Document segment
From 0505299448691c1ff51f91a62f118963ca1f790f Mon Sep 17 00:00:00 2001
From: Chao Mei <chaomei@google.com>
Date: Tue, 30 Jul 2019 19:19:09 -0700
Subject: [PATCH] Output a summary of all runs of different performance
 options.

PiperOrigin-RevId: 260844911
---
 tensorflow/lite/tools/benchmark/BUILD         |  1 +
 .../benchmark_performance_options.cc          | 72 +++++++++++++++++++
 .../benchmark/benchmark_performance_options.h | 47 +++++++++---
 3 files changed, 110 insertions(+), 10 deletions(-)
diff --git a/tensorflow/lite/tools/benchmark/BUILD b/tensorflow/lite/tools/benchmark/BUILD
index 0090705d44a..081b0fc87af 100644
--- a/tensorflow/lite/tools/benchmark/BUILD
+++ b/tensorflow/lite/tools/benchmark/BUILD
@@ -130,6 +130,7 @@ cc_library(
         ":benchmark_model_lib",
         ":benchmark_utils",
         ":logging",
+        "//tensorflow/core:stats_calculator_portable",
         "//tensorflow/lite/profiling:time",
         "//tensorflow/lite/tools:command_line_flags",
     ],
diff --git a/tensorflow/lite/tools/benchmark/benchmark_performance_options.cc b/tensorflow/lite/tools/benchmark/benchmark_performance_options.cc
index 3573671bbae..12aabbb28d1 100644
--- a/tensorflow/lite/tools/benchmark/benchmark_performance_options.cc
+++ b/tensorflow/lite/tools/benchmark/benchmark_performance_options.cc
@@ -16,7 +16,12 @@ limitations under the License.
 #include "tensorflow/lite/tools/benchmark/benchmark_performance_options.h"
 
 #include <algorithm>
+#include <iomanip>
+#include <memory>
+#include <sstream>
+#include <utility>
 
+#include "tensorflow/core/util/stats_calculator.h"
 #include "tensorflow/lite/profiling/time.h"
 #include "tensorflow/lite/tools/benchmark/benchmark_utils.h"
 #include "tensorflow/lite/tools/benchmark/logging.h"
@@ -25,6 +30,62 @@ limitations under the License.
 namespace tflite {
 namespace benchmark {
 
+void MultiRunStatsRecorder::OnBenchmarkStart(const BenchmarkParams& params) {
+  current_run_name_.clear();
+
+  if (params.Get<bool>("use_nnapi")) {
+    current_run_name_ = "nnapi";
+    return;
+  }
+
+  if (params.Get<bool>("use_gpu")) {
+    current_run_name_ = "gpu";
+    return;
+  }
+
+  // Handle cases run on CPU
+  // Note: could use std::to_string to convert an integer to string but it
+  // requires C++11.

Task brief
Write out the patch again from "#include <algorithm>" up to and including "-25,6 +30,62 @@ limitations under the License.", switching "iomanip" to "iostream". Nothing in the listing is needed.

Material
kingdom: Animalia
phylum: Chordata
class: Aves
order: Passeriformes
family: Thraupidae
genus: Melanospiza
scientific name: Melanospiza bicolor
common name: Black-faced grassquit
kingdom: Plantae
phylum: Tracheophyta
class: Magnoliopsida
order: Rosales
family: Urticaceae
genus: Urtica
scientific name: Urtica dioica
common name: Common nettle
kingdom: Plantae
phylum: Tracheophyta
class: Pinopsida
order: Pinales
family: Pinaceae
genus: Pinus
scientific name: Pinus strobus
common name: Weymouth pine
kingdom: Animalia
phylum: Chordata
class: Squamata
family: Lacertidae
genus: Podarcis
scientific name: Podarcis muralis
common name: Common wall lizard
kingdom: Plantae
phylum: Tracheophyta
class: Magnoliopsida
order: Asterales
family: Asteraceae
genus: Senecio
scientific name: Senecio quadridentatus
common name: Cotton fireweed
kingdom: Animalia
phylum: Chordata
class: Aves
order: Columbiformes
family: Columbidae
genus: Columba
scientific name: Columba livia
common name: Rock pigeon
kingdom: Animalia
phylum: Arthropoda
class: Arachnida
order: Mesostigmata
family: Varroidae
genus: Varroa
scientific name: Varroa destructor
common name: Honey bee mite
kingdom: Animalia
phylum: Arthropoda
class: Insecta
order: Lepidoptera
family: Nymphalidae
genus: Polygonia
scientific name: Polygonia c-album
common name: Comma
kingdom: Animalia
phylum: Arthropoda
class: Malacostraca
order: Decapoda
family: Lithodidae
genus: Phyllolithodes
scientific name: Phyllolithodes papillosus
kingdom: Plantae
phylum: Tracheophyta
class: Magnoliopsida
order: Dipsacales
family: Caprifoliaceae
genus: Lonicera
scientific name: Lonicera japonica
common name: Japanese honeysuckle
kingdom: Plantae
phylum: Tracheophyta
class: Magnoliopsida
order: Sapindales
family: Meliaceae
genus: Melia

Full output
#include <algorithm>
+#include <iostream>
+#include <memory>
+#include <sstream>
+#include <utility>
 
+#include "tensorflow/core/util/stats_calculator.h"
 #include "tensorflow/lite/profiling/time.h"
 #include "tensorflow/lite/tools/benchmark/benchmark_utils.h"
 #include "tensorflow/lite/tools/benchmark/logging.h"
@@ -25,6 +30,62 @@ limitations under the License.